‘It’s perfect...’ Alice breathed, finally turning to Mateo and smiling sheepishly. ‘And not at all what I was expecting.’
They were walking back to his car and she glanced over her shoulder, already knowing that this was where she wanted to be. The sun was starting to lower in the sky, and her heart warmed when she looked sideways at Mateo, impressed at how he had managed to get something as big as this just right.
‘I’m a guy who’s full of surprises. I’ve booked a table for an early dinner for us so that we can discuss the place.’
‘You assumed I’d like it?’
‘I’d assumed even if you didn’t that we would have a lot to discuss.’
As he circled the small courtyard in front of the house heading out towards the town centre, Alice murmured, ‘I haven’t said how great it is that you’ve taken all this in your stride.’
Mateo looked at her in silence for a few seconds.
He’d made sure to take a step back as she’d looked around, wanting to gauge her reaction without her being aware of him gauging her reaction. She loved it, as he’d known she would; subtle persuasion had been his game plan. Now, he was in the process of gauging something altogether different—namely whatever had prompted her mood earlier on.
‘You can move in as quickly as next month, but it will entail quitting your job. I can’t see the commute working.’
‘Mateo...’
‘If you want to hang on at the school, then be my guest, but the seller wants to get rid of the house as soon as possible and there are already three offers under review. I’ll outstrip them all, but only on your say so.’
‘Can I think about it?’
Mateo shrugged. ‘I’d say you have little more than twenty-four hours to do that.’
‘I’m just so attached to the school and to all my friends there.’
Mateo gritted his teeth and tried to check resurfacing notions of some fellow teacher laying it on thick about Alice’s situation, mopping up her tears of sadness that she hadn’t found true love with the father of her baby. Jealousy didn’t usually feature in his life but he was having a hard time fighting it. When he thought of her pouring out her disappointment to some other guy, he literally saw red.
‘What was all that about?’ he ground out, before clearing his throat and trying to sound as composed as possible, given the weird feelings tearing through him.
‘What was all what about?’
‘Your mood earlier on.’
‘I...’
‘Don’t be shy—it’s not your style. I’m too accustomed to you saying exactly what you think so, like I said, spit it out.’
‘If you must know, I saw a picture of you—actually, several pictures of you.’
‘No idea what you’re talking about.’
‘I happened to be looking through the paper in the staff room and there you were, at some do or other last week, with a blonde.’
‘Ah. I see.’ He did see, quite a bit. In a heartbeat he thought...to heck with the long game. He should never have denied the man he was, the guy who’d literally fought to get where he was, the guy who’d always known that all was fair in love and war. ‘I think I remember the occasion—a bash for a charity dealing with mental health issues in youngsters.’
‘And was the woman with you?’
‘That’s not really your concern, now, is it, Alice?’
Had there been a blonde woman there? More than likely.

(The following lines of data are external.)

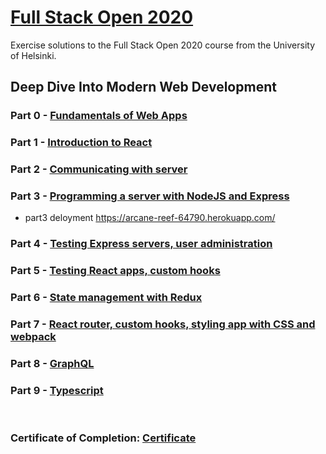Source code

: # [Full Stack Open 2020](https://fullstackopen.com/en/)

Exercise solutions to the Full Stack Open 2020 course from the University of Helsinki.

## Deep Dive Into Modern Web Development

### Part 0 - [Fundamentals of Web Apps](https://fullstackopen.com/en/part0)

### Part 1 - [Introduction to React](https://fullstackopen.com/en/part1)

### Part 2 - [Communicating with server](https://fullstackopen.com/en/part2)

### Part 3 - [Programming a server with NodeJS and Express](https://fullstackopen.com/en/part3)

-   part3 deloyment https://arcane-reef-64790.herokuapp.com/

### Part 4 - [Testing Express servers, user administration](https://fullstackopen.com/en/part4)

### Part 5 - [Testing React apps, custom hooks](https://fullstackopen.com/en/part5)

### Part 6 - [State management with Redux](https://fullstackopen.com/en/part6)

### Part 7 - [React router, custom hooks, styling app with CSS and webpack](https://fullstackopen.com/en/part7)

### Part 8 - [GraphQL](https://fullstackopen.com/en/part8)

### Part 9 - [Typescript](https://fullstackopen.com/en/part9)

<br/>

### Certificate of Completion: [Certificate](https://raw.githubusercontent.com/jesse-moore/fullstack-open-2020/master/certificate-fullstack.png)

Expensive charity fund raisers with high-profile guests usually attracted a very pretty crowd, and a lot of them tended to gravitate towards him.
‘No, I know that. I was just a little curious, that’s all.’
‘But curiosity about who I may or may not be going out with doesn’t enter the equation, not now.’ He slowed down and pulled into one of the spaces close to the restaurant and waited for her to digest what he had just said for a few minutes, then he opened the door for her, and they walked to the place he had booked for them.
‘If you had chosen to accept my marriage proposal,’ he told her as soon as they were seated and water had been poured, ‘then you would naturally have had a right to that kind of curiosity, but you chose another road, and that road has a different set of rules.’